In this interview, Ryan Holiday, Marketing and Web Strategist at American Apparel, talked to us about the company's overall marketing goals, the importance of being playful, and, of course, dogs on skateboards.
1. Why did you want to target American Apparel ads to videos of dogs on skateboards?
It started when we were looking for dance websites and it turned out that there weren't that many -- at least ones that fit our audience. But there are a lot of great dance videos. Awesome ones, actually. So we started designing ads for the American Apparel DANCE line and targeted them to our favorite ballet, aerobics and dance videos. At the same time, we realized that a lot of people don't know that you can buy American Apparel for your pet because it's a hard thing to advertise for, so we started looking for pet videos. "Skateboarding Dog" is obviously an iconic YouTube video, but there are so many other really cute pet ones out there. The same goes for videos like "Charlie Bit My Finger," which felt like a great place to introduce the American Apparel Kids line. Fun parents are the reason it got popular and that's what our line is about. Our Sesame Street shirts will hopefully go next to Sesame Street videos and so on.
2. How do you measure the success of this campaign?
AdWords lets you track view-through orders, so that's one metric. Considering that the alternatives are tactics like site retargeting or large network buys, or in this case children's or pet-owners' magazines, just being able to do advertising that is playful and appreciated by the people seeing it sort of makes it successful regardless.
3. What did you learn and how has it informed other campaigns you've run on YouTube?
You should be on the sites your employees and fans are on. The second we started picking YouTube videos, employees from all over the world began sending in links of videos they thought we should be on. Striking a nerve like that lets you know that you might have something special.

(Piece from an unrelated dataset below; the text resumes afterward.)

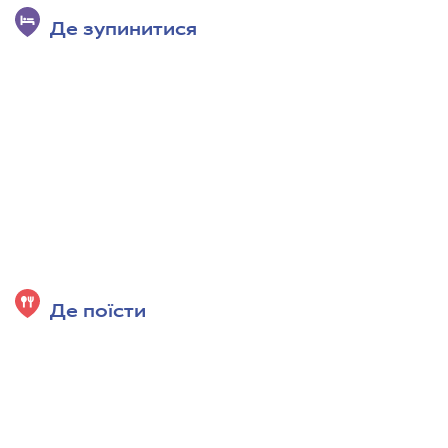
Де зупинитися
Де поїсти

4. How does your YouTube campaign fit within your larger marketing strategy?
It fits into its own little pocket. You have marketing that is about a message or the brand, and you have marketing that pushes new products or events. This is something that's a combination of that. People on YouTube are looking to discover things and hopefully our ads help them do that.
5. What's your favorite YouTube video?
We're partial to the Larry Flynt deposition from the Falwell lawsuit.